Una vez que los marines y el personal del servicio secreto del Nighthawk Dos estuvieron en sus posiciones, se desplegaron unas escaleras en el lado izquierdo delantero del
Marine One.
Dos marines salieron primero del helicóptero y ocuparon sus posiciones al inicio de las escaleras con la mirada al frente.
Instantes después, el agente especial Frank Cutler salió del helicóptero con la mano en la funda de su pistola y los ojos alerta. El servicio secreto no se fiaba de nadie. Ni siquiera de la Fuerza Aérea de Estados Unidos. Incluso ellos podían tener entre sus filas a un soldado descontento que deseara meterle un tiro al presidente.
El presidente salió después, seguido de su personal.
Schofield y un joven cabo salieron los últimos.
Como era habitual, los dos pilotos del
Marine One
, Revólver y Dallas, permanecieron a bordo por si fuera necesario un despegue de emergencia.
Los dos grupos se colocaron uno frente al otro en la pista de aterrizaje, bajo la tenue luz de la mañana: el destacamento de la Fuerza Aérea destinado en el complejo y el presidente y su séquito.
La arena se arremolinaba alrededor de sus cuerpos. Se esperaba una tormenta de arena a lo largo del día.
Un joven capitán de la Fuerza Aérea guió al presidente hasta el coronel al frente de la formación de la Fuerza Aérea: un hombre de gesto severo con el cabello y las cejas grises. Cuando el presidente estuvo cerca, el coronel dio un paso hacia delante y saludó con resolución a su comandante en jefe.
—Buenos días, señor presidente —dijo—. Soy el coronel Jerome T. Harper, mando médico de la Fuerza Aérea de Estados Unidos y el oficial al frente del Área 7, base especial restringida de la Fuerza Aérea de Estados Unidos. Este es el mayor Kurt Logan, oficial al mando de las fuerzas del séptimo escuadrón sitas en la base. Sus dos equipos de avanzada del servicio secreto lo aguardan en el interior. Es un honor contar con su presencia. Bienvenido al Área 7.
—Gracias, coronel —respondió el presidente—. Es un placer estar aquí.
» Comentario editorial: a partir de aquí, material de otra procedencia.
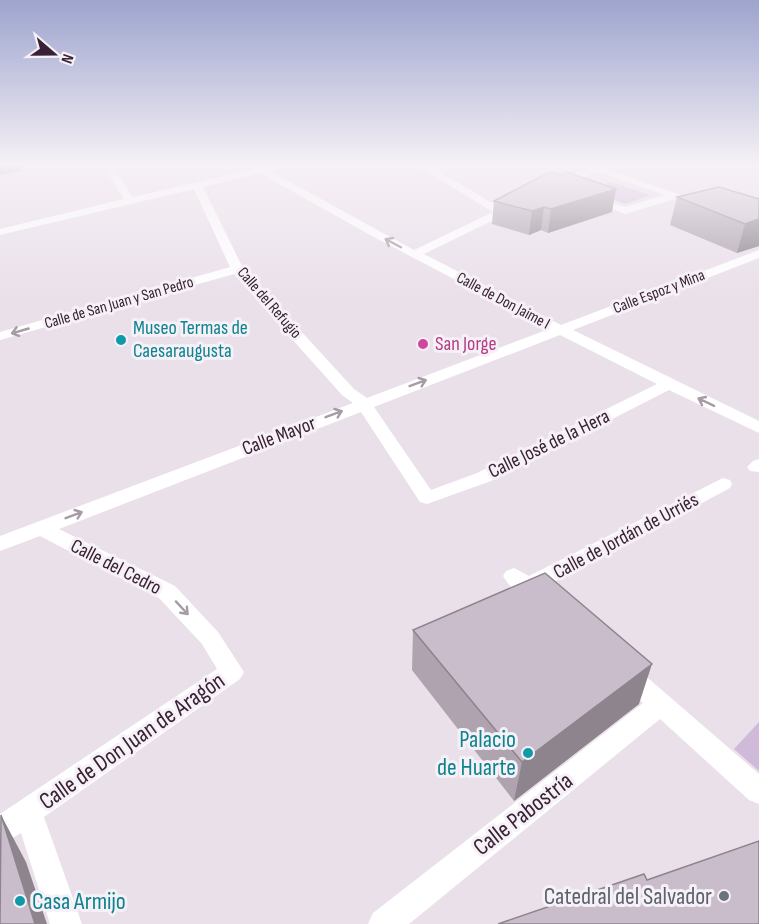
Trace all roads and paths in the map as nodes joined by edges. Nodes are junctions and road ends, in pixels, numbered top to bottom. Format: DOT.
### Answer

Por favor, encabece la marcha.
* * *
Tan pronto como el presidente desapareció en el interior del enorme hangar principal con su séquito de primera categoría a la zaga, el oficial al frente del destacamento del séptimo escuadrón se acercó a Schofield.
El mayor Kurt Logan medía metro ochenta y cinco, tenía el pelo casi al rape y la cara picada de viruela. Schofield ya había coincidido con él antes, aunque dudaba mucho que Logan se acordara.
Ocurrió en un curso especial sobre mando y liderazgo llevado a cabo por la armada en el complejo de los SEAL en Fort Lauderdale, en 1997. Gracias a su inteligencia a la hora de idear tácticas y ponerlas en práctica, el callado Kurt Logan se había convertido en el primero de la clase por una diferencia de cuarenta puntos con respecto al segundo. Podía evaluar cualquier situación posible en el campo de batalla al instante y a la hora de entablar combate con el enemigo era implacable. Schofield, por aquel entonces en ciernes de ser el oficial al mando de una unidad de reconocimiento, había quedado el décimo de una clase compuesta por dieciséis personas.